江立忍不住腹誹,虧得大小姐明鑑,不然自己跟着老爺都得在這裡受人臉子瞧……
他無奈地笑着搖了搖頭,頂着風雪走向了幾個摩拳擦掌暖和着身子的衙差。
江錦芊被接回侯府已經是大半個時辰之後了,然後驚魂未定的她轉瞬就被江士恆罰去了佛
堂面壁思過。
江士恆望着狼狽不堪的二女兒,冷哼了一聲,“來人,怡翠閣從今往後沒有我的意思便不得隨意進出!”
邁出書房的江錦芊聽了這話後腳下一軟,直直癱在了拉她走的婆子的腳邊。
這可就是爹爹親口下的禁足令了!
那以後……
孃親和自己還能有什麼好日子過?!
還有大哥……現在還生死未卜!
難道……自己這輩子就出不了頭了?
她想着想着,一陣又一陣惡寒的念頭浮上心間……
“不要!我不要……”她哆嗦着緊緊扯着那婆子的褲腿。
“哎喲……老爺!您看!這可怎麼辦喲?!”
江士恆卻是看也不多看一眼,“去佛堂面壁已經是最輕的處罰了!還不快帶走?!”
說着他已經是甩袖進了內室……
此時的寧德殿內,賀瀾又吐了一次,她撐着榆木紅漆貼金藤面圓椅,面色慘白地又幹嘔了兩聲。

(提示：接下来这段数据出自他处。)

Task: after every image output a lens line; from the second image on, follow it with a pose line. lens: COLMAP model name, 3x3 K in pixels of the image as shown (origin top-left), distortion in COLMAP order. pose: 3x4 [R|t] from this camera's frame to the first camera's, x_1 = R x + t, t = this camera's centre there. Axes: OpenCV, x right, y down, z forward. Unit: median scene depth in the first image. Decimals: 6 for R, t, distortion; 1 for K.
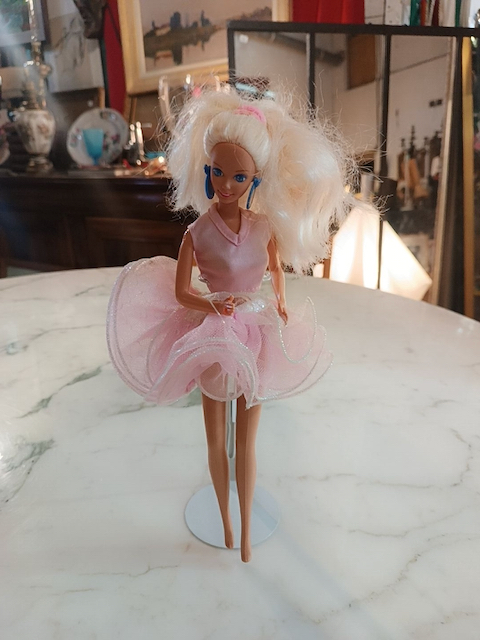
lens RADIAL K [[476.2, 0, 238.3], [0, 476.2, 316.9], [0, 0, 1]] dist [-0.025392, -0.002419]
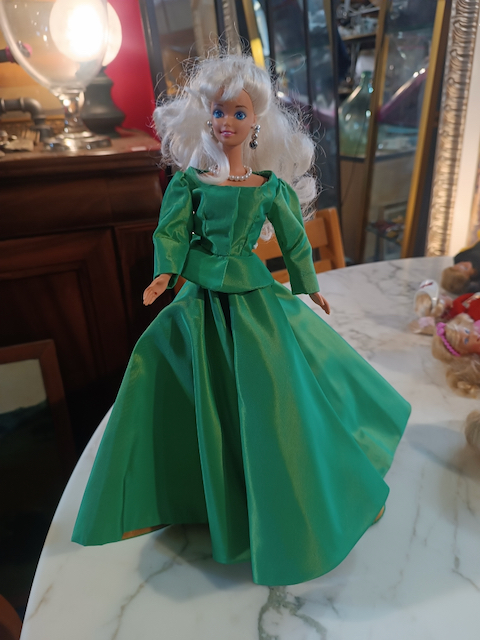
lens RADIAL K [[480.8, 0, 241.4], [0, 480.8, 318.5], [0, 0, 1]] dist [-0.032867, 0.011448]
pose [[0.646008, -0.326841, 0.689818, -0.368410], [0.262994, 0.943665, 0.200824, -0.136523], [-0.716595, 0.051684, 0.695572, 0.367922]]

一旁的玉紋急得團團直轉,“這怎麼能行?!主子!您這樣會把身子熬壞了的!”
賀瀾強撐着身子搖了搖頭,“不行!不得傳出去!”
轉身她喘了幾口氣後低聲問道:“這幾日……都沒有聖上要來的消息?”
玉紋忙勸慰道:“主子別急……聖上也沒有去文貴人那裡,定是國事繁忙,您知道的,前方可是打仗了!”
賀瀾點了點頭,“對……的確是這樣……是我忘記了這回事……”
說着她又道:“將我的針線活計拿過來。”
玉紋站着不動,焦急道:“主子!都什麼時候了,你還想着針線活兒?!您要做什麼?奴婢幫你做就是了!”
賀瀾搖了搖頭,“不成,我要親手繡一副國泰民安的,去拿來,快去。”
見她執拗,玉紋只得跺了跺腳走向了一旁的紅木高几,那上頭的刺繡極精緻,大幅的牡丹富貴已經是繡了大半了。
而此時同處這深宮中的方立嫺卻是端坐在了內殿的酸枝木貴妃榻上,“怎麼?聖上今日去了望月齋?”
方立嫺聽了宮女回報後便緩緩做起了身子。
她低低呢喃道:“望月齋……”
那宮女討好地笑了笑,“娘娘您不知道,這望月齋雖不名爲宮殿,可是可好地方,早前聖上曾經親自吩咐了修剪那一處地段呢。”
方立嫺眉頭微蹙,“上回那個被封爲才人的女樂師……是不是被賜了望月齋?!”
那宮女斂了笑意,自己這下子可是惹了麻煩了!
她忙低頭道:“奴婢該死!竟是忘了這回事!”
方立嫺這時候卻沒空追究這些個細枝末節。
這望月齋的地位竟然如此特別!聖上竟然賞給了一個樂師?
聖上今日去了望月齋,那明日……這樂師怕是要晉位份了!
看來是得了聖寵了……連寧德宮那二位都略遜一籌!
雖是暗恨聖寵難得,但自己早就被母親教導過,在這深宮中便要學會忍受孤獨!
甚至還要在這孤獨裡學會自保和生存的能力!
她瞥了眼這宮女,淡淡道:“明日……你便去寧德宮坐一坐,這消息……本宮可不能自己享用了不是?”